When computing Jaccard distance on a count index, a k-mer is considered present in a genome if its count is ≥ N (default 1). This option is independent of the --presence-threshold used in filtering.

# Jaccard treating kmers with count ≥ 2 as present
obikmer distance myindex --metric jaccard --presence-threshold 2

This parameter has no effect on presence/absence indexes (where values are already 0/1) or on metrics other than Jaccard.

Implementation

  • obikpartitionner::filter::GroupQuorumFilter — implements KmerFilter using pre-computed ingroup and outgroup index vectors.
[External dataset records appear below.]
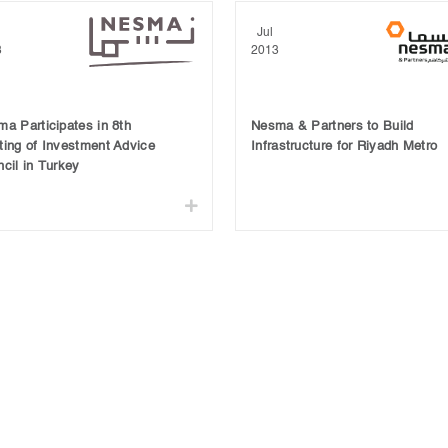
Jul
3
2013
a Participates in 8th
Nesma & Partners to Build
ing of Investment Advice
Infrastructure for Riyadh Metro
cil in Turkey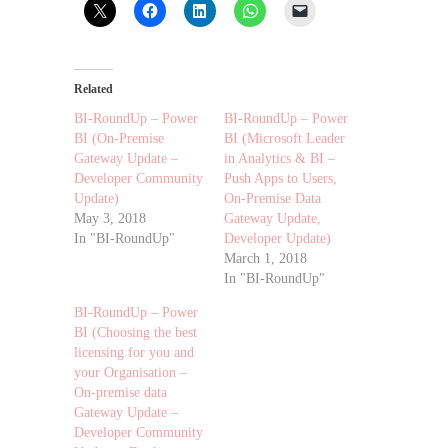
Related
BI-RoundUp – Power
BI-RoundUp – Power
BI (On-Premise
BI (Microsoft Leader
Gateway Update –
in Analytics & BI –
Developer Community
Push Apps to Users,
Update)
On-Premise Data
May 3, 2018
Gateway Update,
In "BI-RoundUp"
Developer Update)
March 1, 2018
In "BI-RoundUp"
BI-RoundUp – Power
BI (Choosing the best
licensing for you and
your Organisation –
On-premise data
Gateway Update –
Developer Community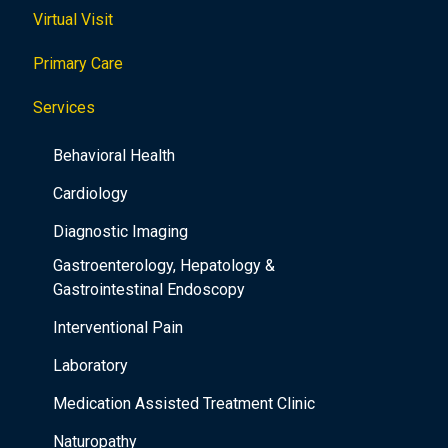
Virtual Visit
Primary Care
Services
Behavioral Health
Cardiology
Diagnostic Imaging
Gastroenterology, Hepatology &
Gastrointestinal Endoscopy
Interventional Pain
Laboratory
Medication Assisted Treatment Clinic
Naturopathy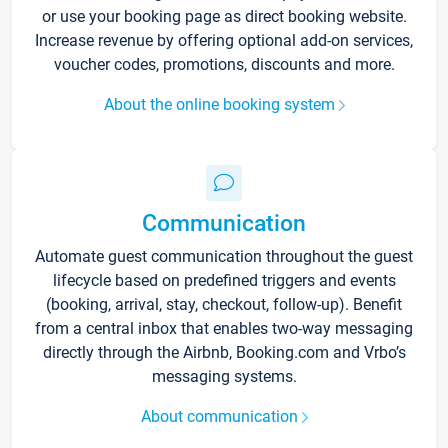
or use your booking page as direct booking website.
Increase revenue by offering optional add-on services,
voucher codes, promotions, discounts and more.
About the online booking system
Communication
Automate guest communication throughout the guest
lifecycle based on predefined triggers and events
(booking, arrival, stay, checkout, follow-up). Benefit
from a central inbox that enables two-way messaging
directly through the Airbnb, Booking.com and Vrbo’s
messaging systems.
About communication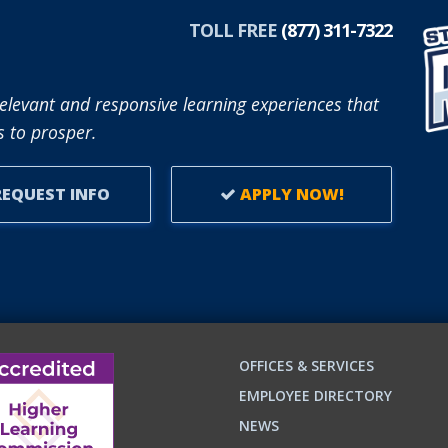
TOLL FREE
(877) 311-7322
elevant and responsive learning experiences that
 to prosper.
EQUEST INFO
APPLY NOW!
OFFICES & SERVICES
EMPLOYEE DIRECTORY
NEWS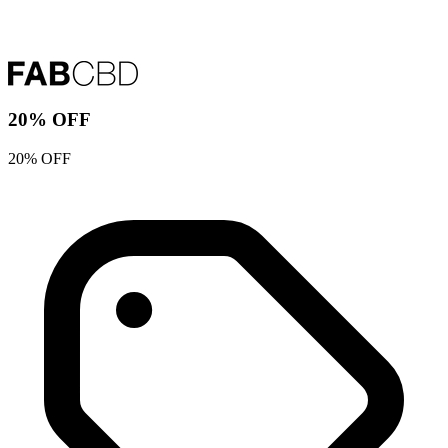
20% OFF
20% OFF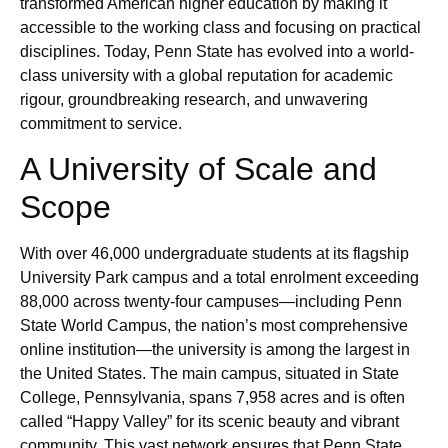
transformed American higher education by making it
accessible to the working class and focusing on practical
disciplines. Today, Penn State has evolved into a world-
class university with a global reputation for academic
rigour, groundbreaking research, and unwavering
commitment to service.
A University of Scale and
Scope
With over 46,000 undergraduate students at its flagship
University Park campus and a total enrolment exceeding
88,000 across twenty-four campuses—including Penn
State World Campus, the nation’s most comprehensive
online institution—the university is among the largest in
the United States. The main campus, situated in State
College, Pennsylvania, spans 7,958 acres and is often
called “Happy Valley” for its scenic beauty and vibrant
community. This vast network ensures that Penn State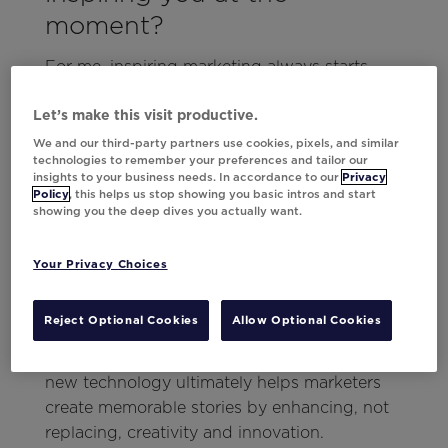
moment?
For me, inspiring marketing always starts
with a story, and no one does storytelling
quite like Disney and Pixar. Just a few weeks
Let’s make this visit productive.
ago at Movable Ink’s
Think Summit 2024
, I
We and our third-party partners use cookies, pixels, and similar
technologies to remember your preferences and tailor our
was reminded of the power of storytelling
insights to your business needs. In accordance to our
Privacy
thanks to keynote speaker Matthew Luhn. As
Policy
, this helps us stop showing you basic intros and start
showing you the deep dives you actually want.
an animator on Toy Story, Pixar’s first
computer-generated animated film, Matthew
shared how new technology (whether it’s
Your Privacy Choices
computer animation or AI) can transform an
industry.
Reject Optional Cookies
Allow Optional Cookies
This type of idea applies to marketing, as
new technology ultimately helps marketers
create memorable stories by enhancing, not
replacing, creativity and innovation.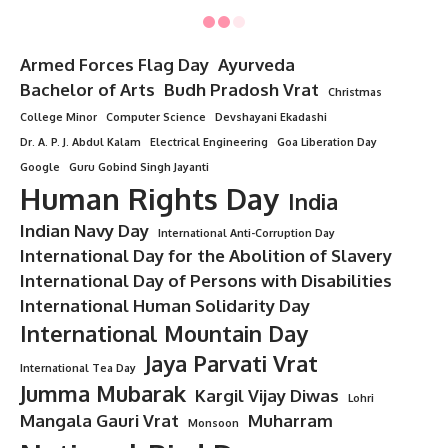
Government Medical Colleges
: The fees in government
colleges are relatively lower compared to private colleges.
The annual fee can range from
INR 10,000 to INR
1,00,000
.
Private Medical Colleges
: The fees in private medical
colleges are higher, ranging from
INR 5,00,000 to INR
25,00,000
per year, depending on the college and location.
Other Expenses
: Students will also need to account for
accommodation, books, clinical exams, and other
miscellaneous expenses.
Career Opportunities After MBBS in India
:
After completing the MBBS degree, students can either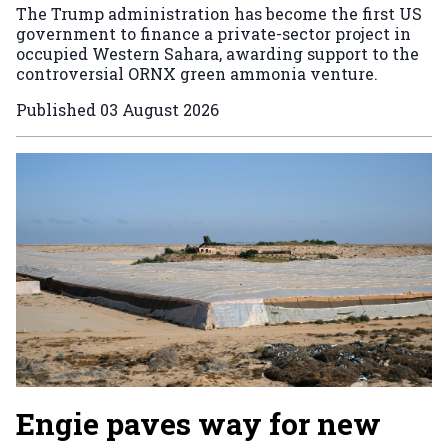
The Trump administration has become the first US
government to finance a private-sector project in
occupied Western Sahara, awarding support to the
controversial ORNX green ammonia venture.
Published
03 August 2026
Engie paves way for new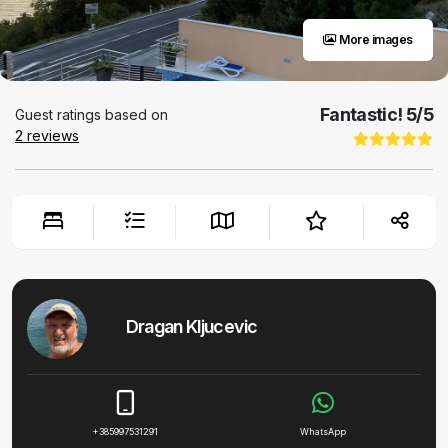
More images
Fantastic!
5
/5
Guest ratings based on
2
reviews
Dragan Kljucevic
+385997531291
WhatsApp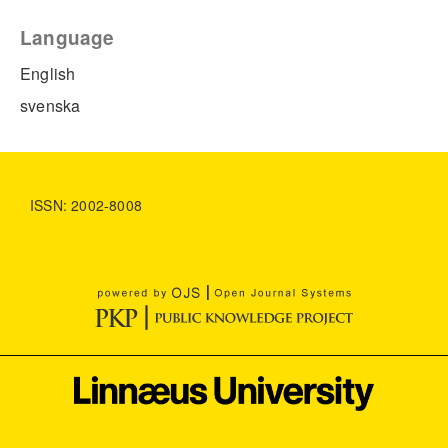
Language
English
svenska
ISSN: 2002-8008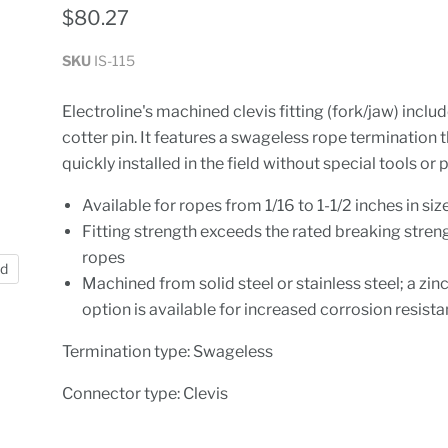
$80.27
SKU
IS-115
Electroline's machined clevis fitting (fork/jaw) inclu
cotter pin. It features a swageless rope termination 
quickly installed in the field without special tools or
Available for ropes from 1/16 to 1-1/2 inches in siz
Fitting strength exceeds the rated breaking stren
ropes
nd
Machined from solid steel or stainless steel; a zin
option is available for increased corrosion resist
Termination type: Swageless
Connector type: Clevis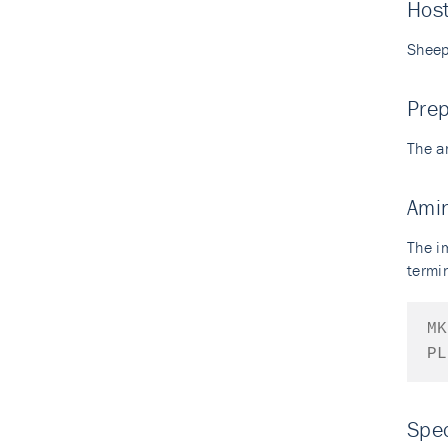
Hos
Shee
Prep
The a
Ami
The i
termin
MK
PL
Spec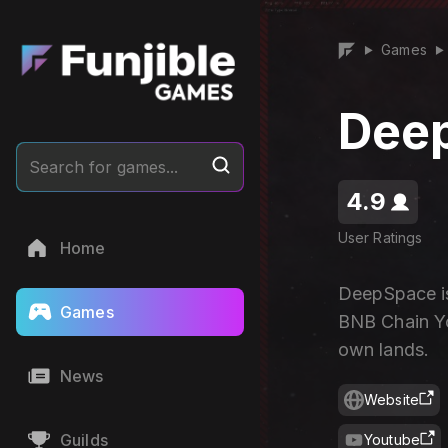
Games
▶
▶
Dee
Search for games...
4.9
User Ratings
Home
DeepSpace is
Games
BNB Chain Yo
own lands.
News
Website
Guilds
Youtube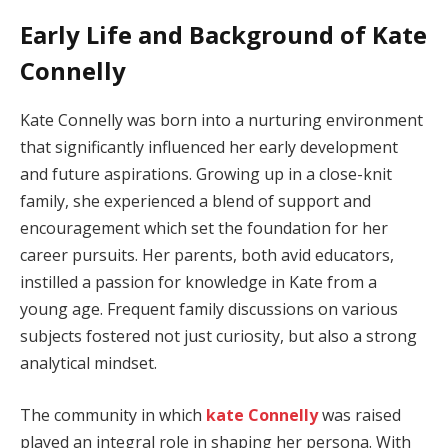
Early Life and Background of Kate
Connelly
Kate Connelly was born into a nurturing environment
that significantly influenced her early development
and future aspirations. Growing up in a close-knit
family, she experienced a blend of support and
encouragement which set the foundation for her
career pursuits. Her parents, both avid educators,
instilled a passion for knowledge in Kate from a
young age. Frequent family discussions on various
subjects fostered not just curiosity, but also a strong
analytical mindset.
The community in which
kate Connelly
was raised
played an integral role in shaping her persona. With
The heavy logic (predicate parsing, three-value evaluation, genome classification) happens once before any iteration; each k-mer row evaluation is a simple index lookup and counter.

  • obikmer::cmd::predicate::FilterArgs — shared clap argument group embedded via #[command(flatten)] in FilterArgs, DumpArgs, and UnitigArgs. FilterArgs::build_filters() returns a ready-to-use filter list.

  • obikpartitionner::KmerPartition::iter_partition_kmers — accepts filters: &[Box<dyn KmerFilter>] and applies them per-kmer before invoking the callback. filter, dump, and unitig all go through this single entry point.